Giovanni Russonello covers in the New York Times the release of a new poll from the Public Religion Research Institute (PRRI) and the Interfaith Youth Core, according to which 15% of Americans agree with the statement, “The government, media, and financial worlds in the U.S. are controlled by a group of Satan-worshipping pedophiles who run a global child sex trafficking operation.”

This is one of three pillars of the QAnon conspiracy theory, along with the idea that “there is a storm coming soon that will sweep away the elites in power and restore the rightful leaders,” and “because things have gotten so far off track, true American patriots may have to resort to violence in order to save our country.” An even larger minority of Americans (and a majority of Republicans) claim to disagree with many details, without rejecting the propositions outright.

In the Week, Peter Weber leads with the point that this means that QAnon has more dedicated adherents in the United States than do the Lutheran, Methodist, and Presbyterian churches combined.

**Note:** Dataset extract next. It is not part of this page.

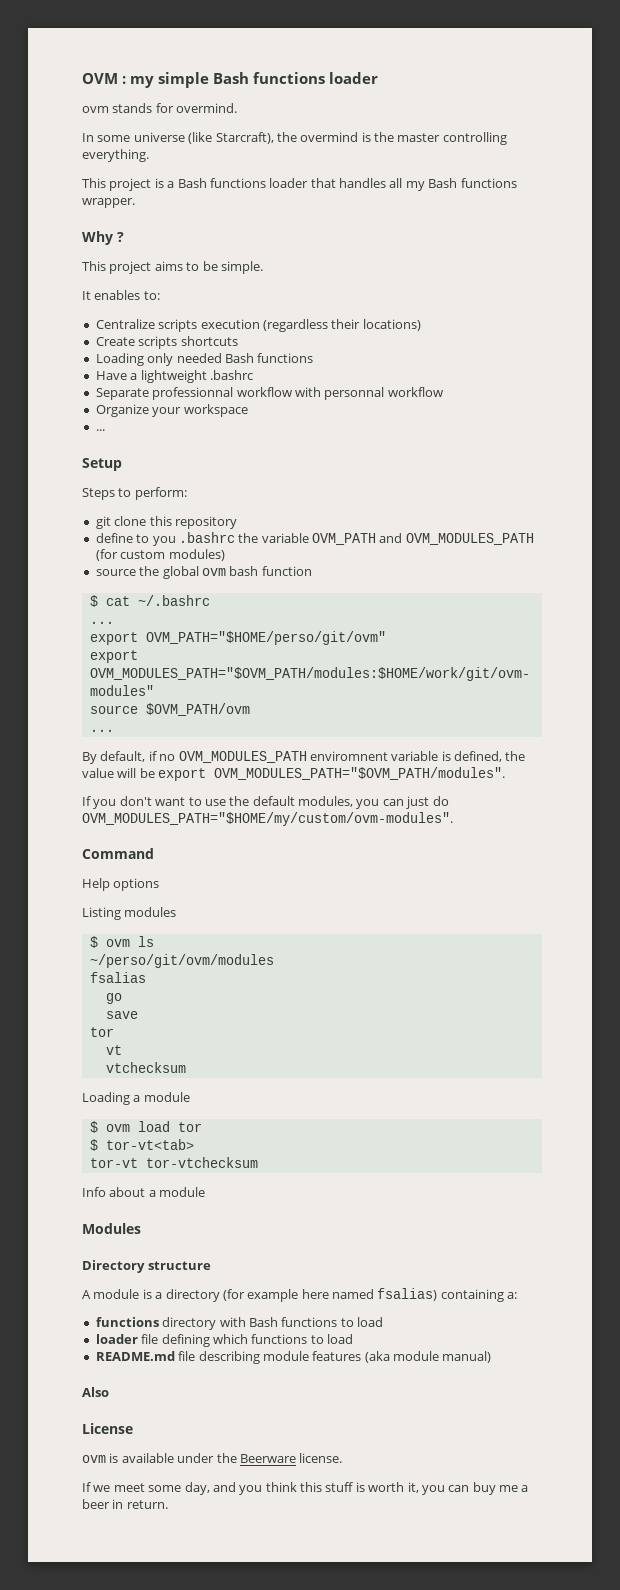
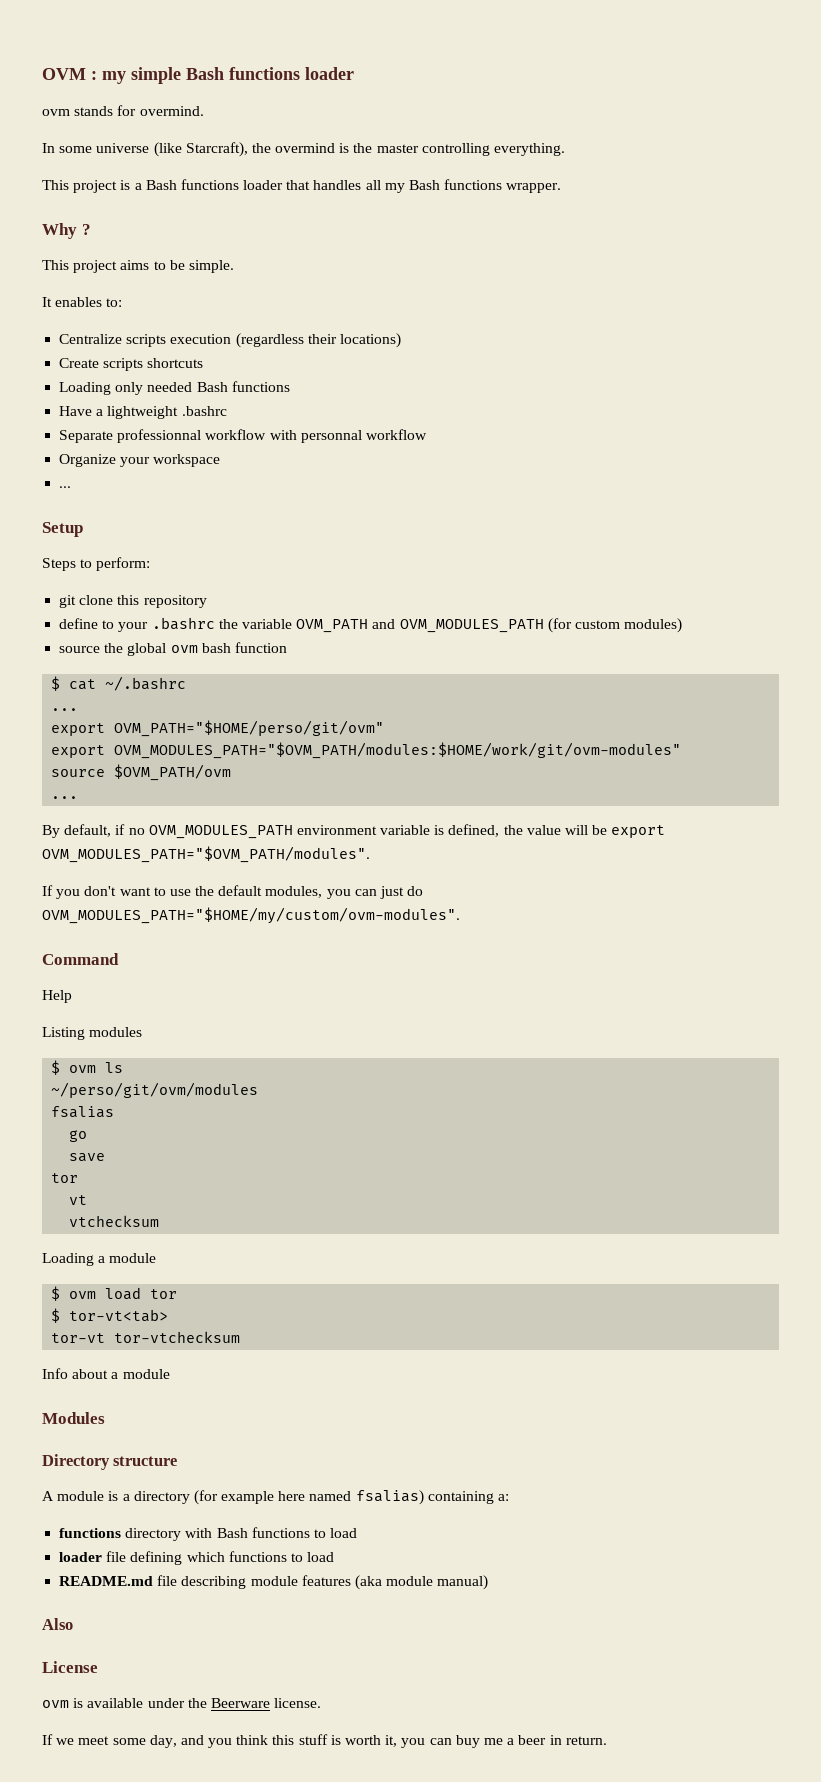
[152,536,176,546] you -> [118,622,149,632] your
[309,751,388,761] enviromnent -> [296,825,377,835] environment
[113,878,160,891] options -> (72, 996) none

The same PRRI poll found that self-identification as a Protestant Christian is the most significant correlate of QAnon belief.

In separate news, the third entry in the Conjuring horror franchise, called The Conjuring: The Devil Made Me Do It, has just been released. The Conjuring movies, which make a straight-faced claim to be based on real events, are among the biggest-budget straight horror movies being made today.Benjamin Lee reviews the latest installment in the Guardian, noting how uncomfortable he is made by the fact that the series lionizes a real twentieth-century American couple, “either magical samaritans or publicity-hungry charlatans, depending on who you believe.” The series’ protagonists note in the new movie’s trailer that Americans have believed in the Christian God for long enough, and now it is time that they came to believe as well in an active and interventionist Lucifer who needs to be combated by people of good conscience. (The plot seems to have something to do with a murder, a trial, and cherubic little kid in really cute glasses being targeted by the Prince of Darkness).

So that’s the new Vera Farmiga and Patrick Wilson movie: a scary popcorn flick that encourages American Christians (who are spending ever-less of their time drawing meaning from actual church services while continuing to reject pure secularism) to believe that the devil is doing evil deeds in America, but that a dedicated minority can hold him at bay. Surely there’s no large ready-to-radicalize population in America that might take a laughable proposition from an unlikely source too literally.